Xero Mobile is zeroing in on price. It plans to launch in the fall and target college students with phones that are cheaply priced -- provided the students are willing to watch a certain number of video ads on their cellphone handset every day.

With so many MVNOs launching, however, some industry watchers are already predicting a shakeout of some kind.

"For every MVNO that succeeds, there will be two or three that will fail," according to telecom analyst Daniel Torras of Pyramid Research. The firms most likely to succeed as MVNOs, he says, will be those with strong brands, premium content, and an existing and loyal customer base.

Yankee Group analyst Roger Entner, meanwhile, has said that when it comes to mobile virtual networks, "the low-hanging fruit are gone. To succeed going forward, you have to microsegment very specific products to very specific customers."

One big risk for a virtual network operator, as more than one analyst has pointed out, is that the company relies on someone else for the service it is selling -- and, in most cases, that someone is a competitive telecom carrier. Not only are there service issues to consider, but there is also the "squeeze play" problem: In other words, if an MVNO gets too large, the carrier providing its capacity might just decide to change the terms of the deal. That's why successful MVNOs such as Virgin usually offer their telecom partners an equity stake in the company.

The bottom line, analysts say, is that a virtual network operator such as Virgin may appear not to own anything, but it still has to have something compelling to offer -- either in terms of its service or its brand name or both -- or it will almost certainly fail. Those that are able to find that magic bullet, however, could become the mobile powerhouses of tomorrow.

Get set for MVNOs

PHOTO: PIERRE ANDRIEU/AFP/GETTY IMAGES

A mobile virtual network operator is a cellphone company that doesn't own any spectrum.

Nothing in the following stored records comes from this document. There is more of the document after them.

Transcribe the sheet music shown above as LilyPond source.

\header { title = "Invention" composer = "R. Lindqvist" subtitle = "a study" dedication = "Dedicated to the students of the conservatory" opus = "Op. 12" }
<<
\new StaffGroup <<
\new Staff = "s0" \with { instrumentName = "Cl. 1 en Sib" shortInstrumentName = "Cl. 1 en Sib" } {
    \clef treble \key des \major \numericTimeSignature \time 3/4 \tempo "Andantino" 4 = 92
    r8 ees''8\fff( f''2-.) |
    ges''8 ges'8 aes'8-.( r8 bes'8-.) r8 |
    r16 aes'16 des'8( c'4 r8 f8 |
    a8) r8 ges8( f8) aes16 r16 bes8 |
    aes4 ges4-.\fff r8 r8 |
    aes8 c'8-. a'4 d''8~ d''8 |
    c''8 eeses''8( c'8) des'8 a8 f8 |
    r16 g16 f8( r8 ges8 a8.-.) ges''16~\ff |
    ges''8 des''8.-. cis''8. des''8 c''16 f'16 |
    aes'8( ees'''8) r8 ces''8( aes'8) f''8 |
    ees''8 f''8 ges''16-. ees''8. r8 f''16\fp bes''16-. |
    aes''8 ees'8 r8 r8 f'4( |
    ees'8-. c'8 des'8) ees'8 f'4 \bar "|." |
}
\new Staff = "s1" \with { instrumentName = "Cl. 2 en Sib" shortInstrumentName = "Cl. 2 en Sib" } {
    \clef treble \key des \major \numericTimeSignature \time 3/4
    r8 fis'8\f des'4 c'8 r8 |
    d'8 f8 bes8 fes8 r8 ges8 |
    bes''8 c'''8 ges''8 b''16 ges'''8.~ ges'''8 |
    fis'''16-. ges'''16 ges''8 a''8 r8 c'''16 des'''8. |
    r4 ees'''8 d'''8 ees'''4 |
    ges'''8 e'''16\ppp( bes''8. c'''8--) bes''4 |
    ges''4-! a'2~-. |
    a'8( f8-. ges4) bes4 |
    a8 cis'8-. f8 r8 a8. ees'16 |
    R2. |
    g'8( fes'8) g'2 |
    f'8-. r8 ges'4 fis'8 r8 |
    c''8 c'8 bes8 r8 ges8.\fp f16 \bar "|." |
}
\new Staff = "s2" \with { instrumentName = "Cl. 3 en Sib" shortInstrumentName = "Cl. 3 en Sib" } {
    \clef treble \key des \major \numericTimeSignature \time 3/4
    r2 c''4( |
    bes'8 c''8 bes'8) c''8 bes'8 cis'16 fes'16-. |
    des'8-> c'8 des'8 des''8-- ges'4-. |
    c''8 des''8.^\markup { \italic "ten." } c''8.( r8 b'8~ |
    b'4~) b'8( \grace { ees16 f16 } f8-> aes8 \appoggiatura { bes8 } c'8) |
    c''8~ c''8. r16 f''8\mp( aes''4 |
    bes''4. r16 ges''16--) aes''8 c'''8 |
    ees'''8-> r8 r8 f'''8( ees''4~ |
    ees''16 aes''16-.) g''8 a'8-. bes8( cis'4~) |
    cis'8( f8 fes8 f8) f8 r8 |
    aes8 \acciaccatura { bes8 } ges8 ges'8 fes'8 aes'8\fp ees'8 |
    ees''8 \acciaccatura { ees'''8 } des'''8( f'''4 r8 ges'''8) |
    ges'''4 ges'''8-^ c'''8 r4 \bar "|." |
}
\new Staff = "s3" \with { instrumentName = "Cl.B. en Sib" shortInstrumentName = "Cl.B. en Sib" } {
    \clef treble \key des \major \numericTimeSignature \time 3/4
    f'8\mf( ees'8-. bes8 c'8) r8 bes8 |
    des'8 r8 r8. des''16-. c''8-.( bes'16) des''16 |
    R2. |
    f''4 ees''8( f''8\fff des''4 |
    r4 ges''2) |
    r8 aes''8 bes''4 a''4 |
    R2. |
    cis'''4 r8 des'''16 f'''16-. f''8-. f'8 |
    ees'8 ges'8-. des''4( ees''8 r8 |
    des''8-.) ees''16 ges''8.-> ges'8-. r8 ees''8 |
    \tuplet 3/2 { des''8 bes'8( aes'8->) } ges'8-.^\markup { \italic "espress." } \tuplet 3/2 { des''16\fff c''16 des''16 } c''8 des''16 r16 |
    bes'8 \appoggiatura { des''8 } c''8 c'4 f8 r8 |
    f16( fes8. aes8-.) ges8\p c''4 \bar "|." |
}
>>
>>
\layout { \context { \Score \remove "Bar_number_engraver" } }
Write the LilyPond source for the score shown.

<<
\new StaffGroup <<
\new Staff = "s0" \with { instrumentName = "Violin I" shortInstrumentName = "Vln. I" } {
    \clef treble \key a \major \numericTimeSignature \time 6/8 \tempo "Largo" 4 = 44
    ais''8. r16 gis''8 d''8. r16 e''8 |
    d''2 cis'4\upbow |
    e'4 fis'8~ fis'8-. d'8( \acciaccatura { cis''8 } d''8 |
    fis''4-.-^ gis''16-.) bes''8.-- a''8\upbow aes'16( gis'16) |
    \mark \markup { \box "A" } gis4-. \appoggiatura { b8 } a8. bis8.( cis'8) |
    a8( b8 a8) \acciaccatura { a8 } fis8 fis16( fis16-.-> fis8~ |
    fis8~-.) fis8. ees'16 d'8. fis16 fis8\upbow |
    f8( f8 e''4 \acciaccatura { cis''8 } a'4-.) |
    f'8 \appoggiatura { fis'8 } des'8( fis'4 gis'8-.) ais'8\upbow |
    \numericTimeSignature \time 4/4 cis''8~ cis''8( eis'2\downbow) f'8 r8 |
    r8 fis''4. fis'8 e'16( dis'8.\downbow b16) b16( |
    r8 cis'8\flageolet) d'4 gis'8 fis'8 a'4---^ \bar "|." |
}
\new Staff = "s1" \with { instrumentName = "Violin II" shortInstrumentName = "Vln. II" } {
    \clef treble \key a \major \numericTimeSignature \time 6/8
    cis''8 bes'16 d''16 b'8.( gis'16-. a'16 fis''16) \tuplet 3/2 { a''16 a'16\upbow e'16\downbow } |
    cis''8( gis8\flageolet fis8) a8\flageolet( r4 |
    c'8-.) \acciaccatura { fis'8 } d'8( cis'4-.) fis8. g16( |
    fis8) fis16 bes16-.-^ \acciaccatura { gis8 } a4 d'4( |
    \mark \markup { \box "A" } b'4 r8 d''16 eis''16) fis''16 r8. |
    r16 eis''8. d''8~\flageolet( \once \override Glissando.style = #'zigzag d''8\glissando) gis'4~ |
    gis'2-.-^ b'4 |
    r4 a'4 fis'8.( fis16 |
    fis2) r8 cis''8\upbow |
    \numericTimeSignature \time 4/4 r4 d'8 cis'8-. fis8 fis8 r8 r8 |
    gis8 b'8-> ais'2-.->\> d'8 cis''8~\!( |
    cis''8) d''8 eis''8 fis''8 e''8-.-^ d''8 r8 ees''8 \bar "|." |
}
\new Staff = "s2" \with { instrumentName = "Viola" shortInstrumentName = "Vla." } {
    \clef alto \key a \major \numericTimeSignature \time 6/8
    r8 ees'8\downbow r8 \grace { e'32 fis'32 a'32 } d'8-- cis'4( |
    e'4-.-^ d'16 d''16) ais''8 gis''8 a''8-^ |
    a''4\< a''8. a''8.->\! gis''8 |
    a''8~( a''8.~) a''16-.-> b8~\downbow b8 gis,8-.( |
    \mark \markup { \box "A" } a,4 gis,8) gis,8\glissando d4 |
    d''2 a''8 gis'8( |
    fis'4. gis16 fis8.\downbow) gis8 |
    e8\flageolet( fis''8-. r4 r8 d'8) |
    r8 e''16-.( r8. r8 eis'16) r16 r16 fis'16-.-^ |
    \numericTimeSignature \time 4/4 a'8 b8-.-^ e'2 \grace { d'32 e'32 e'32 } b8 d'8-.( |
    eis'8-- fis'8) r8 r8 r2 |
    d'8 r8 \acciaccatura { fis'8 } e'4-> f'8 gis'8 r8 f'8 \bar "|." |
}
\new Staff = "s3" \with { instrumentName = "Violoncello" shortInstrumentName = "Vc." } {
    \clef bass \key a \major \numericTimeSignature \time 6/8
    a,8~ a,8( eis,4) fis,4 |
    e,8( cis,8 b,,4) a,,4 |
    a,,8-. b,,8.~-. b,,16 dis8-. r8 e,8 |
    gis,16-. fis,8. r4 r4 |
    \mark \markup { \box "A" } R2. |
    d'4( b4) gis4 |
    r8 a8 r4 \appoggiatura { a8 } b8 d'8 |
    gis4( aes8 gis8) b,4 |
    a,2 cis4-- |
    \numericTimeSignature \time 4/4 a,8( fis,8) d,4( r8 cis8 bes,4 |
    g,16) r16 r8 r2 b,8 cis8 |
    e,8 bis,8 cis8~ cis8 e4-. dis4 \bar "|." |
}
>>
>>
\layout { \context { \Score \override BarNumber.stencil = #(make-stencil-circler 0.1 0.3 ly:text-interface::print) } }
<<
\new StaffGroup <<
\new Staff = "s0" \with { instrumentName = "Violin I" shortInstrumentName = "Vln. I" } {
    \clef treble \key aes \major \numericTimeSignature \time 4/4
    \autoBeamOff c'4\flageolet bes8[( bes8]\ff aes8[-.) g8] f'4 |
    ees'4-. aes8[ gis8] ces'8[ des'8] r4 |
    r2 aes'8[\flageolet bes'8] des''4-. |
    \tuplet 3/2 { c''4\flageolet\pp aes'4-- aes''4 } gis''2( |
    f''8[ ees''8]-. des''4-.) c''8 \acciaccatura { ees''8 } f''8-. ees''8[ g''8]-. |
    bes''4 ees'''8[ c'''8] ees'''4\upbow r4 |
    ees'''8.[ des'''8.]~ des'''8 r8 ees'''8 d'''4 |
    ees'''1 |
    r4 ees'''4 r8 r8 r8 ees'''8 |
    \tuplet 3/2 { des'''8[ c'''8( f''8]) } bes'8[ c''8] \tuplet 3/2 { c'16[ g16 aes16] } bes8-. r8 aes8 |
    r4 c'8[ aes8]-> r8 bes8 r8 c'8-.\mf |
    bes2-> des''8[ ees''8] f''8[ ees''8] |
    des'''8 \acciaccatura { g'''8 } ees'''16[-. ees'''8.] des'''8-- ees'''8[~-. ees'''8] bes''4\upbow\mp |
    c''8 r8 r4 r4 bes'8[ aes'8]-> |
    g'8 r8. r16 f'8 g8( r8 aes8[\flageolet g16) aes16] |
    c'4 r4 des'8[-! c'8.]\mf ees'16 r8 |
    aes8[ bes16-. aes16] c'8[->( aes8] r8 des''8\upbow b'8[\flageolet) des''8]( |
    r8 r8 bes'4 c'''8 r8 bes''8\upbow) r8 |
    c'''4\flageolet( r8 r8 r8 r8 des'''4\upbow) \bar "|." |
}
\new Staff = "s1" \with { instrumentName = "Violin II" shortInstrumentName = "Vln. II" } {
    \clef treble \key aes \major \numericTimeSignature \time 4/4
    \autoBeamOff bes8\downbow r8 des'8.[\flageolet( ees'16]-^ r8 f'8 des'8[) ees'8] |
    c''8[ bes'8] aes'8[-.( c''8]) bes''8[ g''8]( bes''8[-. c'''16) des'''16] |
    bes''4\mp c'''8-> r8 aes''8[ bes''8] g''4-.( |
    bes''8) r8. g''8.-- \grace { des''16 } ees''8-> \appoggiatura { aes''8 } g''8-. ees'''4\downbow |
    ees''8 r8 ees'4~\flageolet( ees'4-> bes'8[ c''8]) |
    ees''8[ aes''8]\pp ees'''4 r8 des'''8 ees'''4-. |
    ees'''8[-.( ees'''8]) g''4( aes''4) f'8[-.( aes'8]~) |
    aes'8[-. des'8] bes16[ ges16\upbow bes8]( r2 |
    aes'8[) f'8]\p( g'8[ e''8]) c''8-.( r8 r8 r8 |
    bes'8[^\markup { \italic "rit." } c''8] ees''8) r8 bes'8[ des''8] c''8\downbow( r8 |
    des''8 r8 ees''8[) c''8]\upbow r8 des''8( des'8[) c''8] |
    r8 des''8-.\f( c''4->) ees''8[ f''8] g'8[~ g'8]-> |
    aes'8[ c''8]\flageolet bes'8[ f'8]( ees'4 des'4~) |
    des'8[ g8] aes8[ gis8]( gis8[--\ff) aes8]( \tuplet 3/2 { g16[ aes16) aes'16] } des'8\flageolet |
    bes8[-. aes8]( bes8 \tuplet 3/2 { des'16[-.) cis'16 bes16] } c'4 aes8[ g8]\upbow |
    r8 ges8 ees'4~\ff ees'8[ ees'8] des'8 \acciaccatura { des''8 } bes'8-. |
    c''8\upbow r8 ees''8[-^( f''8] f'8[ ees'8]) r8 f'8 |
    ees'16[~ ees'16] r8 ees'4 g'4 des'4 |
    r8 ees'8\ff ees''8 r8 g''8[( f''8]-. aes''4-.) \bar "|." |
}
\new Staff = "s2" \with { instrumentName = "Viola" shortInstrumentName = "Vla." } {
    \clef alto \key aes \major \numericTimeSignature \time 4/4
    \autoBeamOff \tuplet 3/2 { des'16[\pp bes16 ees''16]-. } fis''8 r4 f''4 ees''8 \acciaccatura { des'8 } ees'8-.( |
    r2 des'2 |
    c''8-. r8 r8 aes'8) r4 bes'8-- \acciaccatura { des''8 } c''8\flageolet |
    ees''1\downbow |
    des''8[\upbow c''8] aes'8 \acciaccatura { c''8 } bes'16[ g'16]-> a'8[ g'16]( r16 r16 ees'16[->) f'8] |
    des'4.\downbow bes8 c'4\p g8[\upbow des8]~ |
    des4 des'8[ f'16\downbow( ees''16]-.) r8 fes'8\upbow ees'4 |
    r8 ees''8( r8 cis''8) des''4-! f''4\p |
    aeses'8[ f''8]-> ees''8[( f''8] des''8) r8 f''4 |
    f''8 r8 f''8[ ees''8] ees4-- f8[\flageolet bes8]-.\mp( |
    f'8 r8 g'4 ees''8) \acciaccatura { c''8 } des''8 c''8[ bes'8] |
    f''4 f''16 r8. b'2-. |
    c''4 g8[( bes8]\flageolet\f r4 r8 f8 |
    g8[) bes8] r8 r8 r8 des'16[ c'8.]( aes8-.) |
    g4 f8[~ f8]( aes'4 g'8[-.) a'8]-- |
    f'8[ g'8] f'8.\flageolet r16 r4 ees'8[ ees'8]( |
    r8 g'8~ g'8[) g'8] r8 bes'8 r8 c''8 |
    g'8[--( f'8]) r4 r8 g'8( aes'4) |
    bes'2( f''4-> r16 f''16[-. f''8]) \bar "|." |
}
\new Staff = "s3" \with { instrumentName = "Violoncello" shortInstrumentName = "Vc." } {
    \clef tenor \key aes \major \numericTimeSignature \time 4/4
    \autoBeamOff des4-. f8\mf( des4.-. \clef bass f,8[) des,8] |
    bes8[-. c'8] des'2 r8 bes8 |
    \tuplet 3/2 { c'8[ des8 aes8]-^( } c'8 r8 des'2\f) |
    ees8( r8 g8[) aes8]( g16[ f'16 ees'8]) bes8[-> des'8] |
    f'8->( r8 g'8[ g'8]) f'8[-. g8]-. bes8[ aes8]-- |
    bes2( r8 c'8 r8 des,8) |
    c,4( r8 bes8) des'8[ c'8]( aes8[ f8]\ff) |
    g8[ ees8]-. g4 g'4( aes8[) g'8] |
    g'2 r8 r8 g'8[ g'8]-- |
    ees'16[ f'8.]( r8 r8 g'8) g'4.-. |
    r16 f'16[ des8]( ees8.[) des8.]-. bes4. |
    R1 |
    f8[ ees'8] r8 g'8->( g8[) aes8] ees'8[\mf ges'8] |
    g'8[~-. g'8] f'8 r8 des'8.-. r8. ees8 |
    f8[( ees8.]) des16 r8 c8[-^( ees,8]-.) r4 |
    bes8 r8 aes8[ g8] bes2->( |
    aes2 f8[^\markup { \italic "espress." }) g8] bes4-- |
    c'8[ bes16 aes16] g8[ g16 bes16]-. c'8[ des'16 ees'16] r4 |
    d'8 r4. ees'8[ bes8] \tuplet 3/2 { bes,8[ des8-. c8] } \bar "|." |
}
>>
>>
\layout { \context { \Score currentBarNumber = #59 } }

It leases space on another company's network, then resells it under its own brand name.

10 MILLION

Number of U.S. consumers who currently get their cellular phone service from an MVNO, according to International Data Corp.

30 MILLION

Number of U.S. consumers expected to receive their cellular phone service from an MVNO by 2010, according to consulting company DiamondCluster.

$4-BILLION

Annual revenue currently generated by MVNOs in the U.S., according to International Data Corp.